Operadores, ciudadanos y abogados, han sufrido las deficiencias de un sistema caracterizado, entre otras, por la congestión de los despachos y los eternos términos en la resolución de los conflictos que naturalmente se presentan en una sociedad y que deben ser dirimidos con objetividad, imparcialidad y eficiencia por los funcionarios competentes. La rama judicial fue, durante largos años, la cenicienta de los poderes del Estado. Ese fue uno de los desequilibrios que quiso remediar el Constituyente del 91 cuando buscó que esta rama fuera independiente en el manejo de sus recursos y no estuviera supeditada para ello al poder Ejecutivo, que al juez se le reconociera su majestad y que ello se viera reflejado de diversas maneras pero también que quienes ostentan la calidad de jueces sean personas virtuosas formados en valores y en humanidades, tuvieran las más altas calidades éticas y contaran con todas las herramientas que les permitan cumplir a cabalidad con su labor.
A pesar de ello, y durante los treinta años de vigencia de la Carta Política, las deficiencias en la prestación del servicio esencial de justicia han persistido y no ha sido posible superar los inconvenientes en materia de agilidad, acceso y condiciones generales adecuadas para una eficiente prestación del servicio.
Esta situación, contrastada con los avances tecnológicos que se han aplicado a variados sectores, ha intensificado el clamor generalizado en torno a la importancia, necesidad y urgencia por utilizar esos logros para conseguir una justicia pronta y eficaz.
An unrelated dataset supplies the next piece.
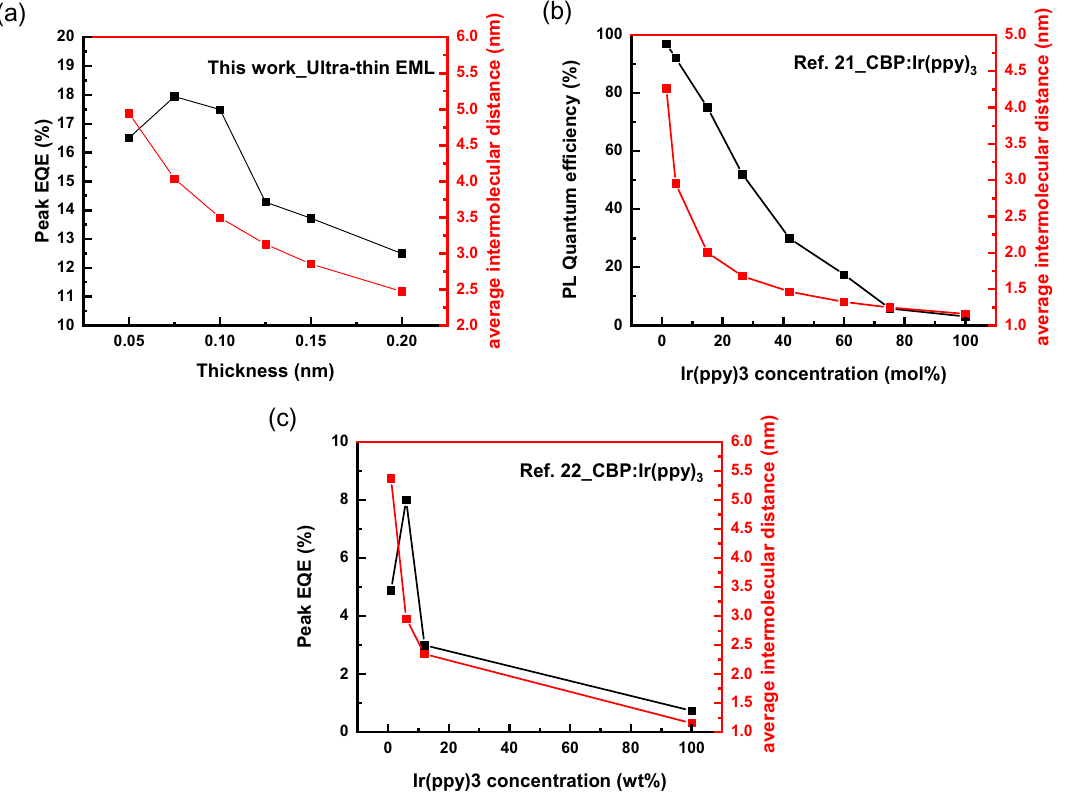
Figure 3. The relation between quantum efficiency and average dopant intermolecular distance according to the thickness of ultra-thin EML and doping concentration ( a ) this work, ( b ) reference 21 , and ( c ) reference 22 .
Ello fue aún más evidente a propósito de la pandemia del siglo XXI que reveló con crudeza las falencias del sistema. Afortunadamente, tanto instituciones de la rama judicial como el Gobierno, reaccionaron adecuadamente y fueron creando los mecanismos y herramientas para que un porcentaje importante de prestadores del servicio pudiera desarrollar su actividad a través de canales digitales. Sin embargo, factores como la desigualdad existente por regiones y aún por niveles entre las jurisdicciones dejaron ver que dichos esfuerzos no eran suficientes y que seguía requiriéndose un programa específico, que contara con importantes recursos económicos, que permitiera avanzar de manera decidida en la digitalización de la justicia.
Es por ello que resulta fundamental reconocer el gran avance que se ha producido con la aprobación que el Consejo Nacional de Política Económica y Social (Conpes) para contratar la operación de crédito público externo con la banca multilateral para financiar la primera fase del programa para la transformación digital de la justicia en Colombia.
Por supuesto, ello supone que existe un plan organizado y bien estructurado que viene elaborándose desde 1996 cuando se aprobó la ley estatutaria de administración de justicia que incorporó el uso de las tecnologías y estableció un marco de política de justicia digital. En los últimos años ha habido interesantes y oportunos desarrollos, primero con la aprobación del Plan Nacional de Desarrollo 2018-2022 en materia de sistema de justicia con transformación digital, posteriormente con el Conpes sobre política nacional para la transformación digital e inteligencia artificial (2019) y ya en medio de la pandemia, con el Decreto 806 de 2020 sobre tecnologías de la información aplicadas a las actuaciones judiciales y finalmente con el Plan estratégico de transformación digital de la Rama 2021-2025, cuya primera fase es precisamente la que ya cuenta con los recursos para iniciar su implementación.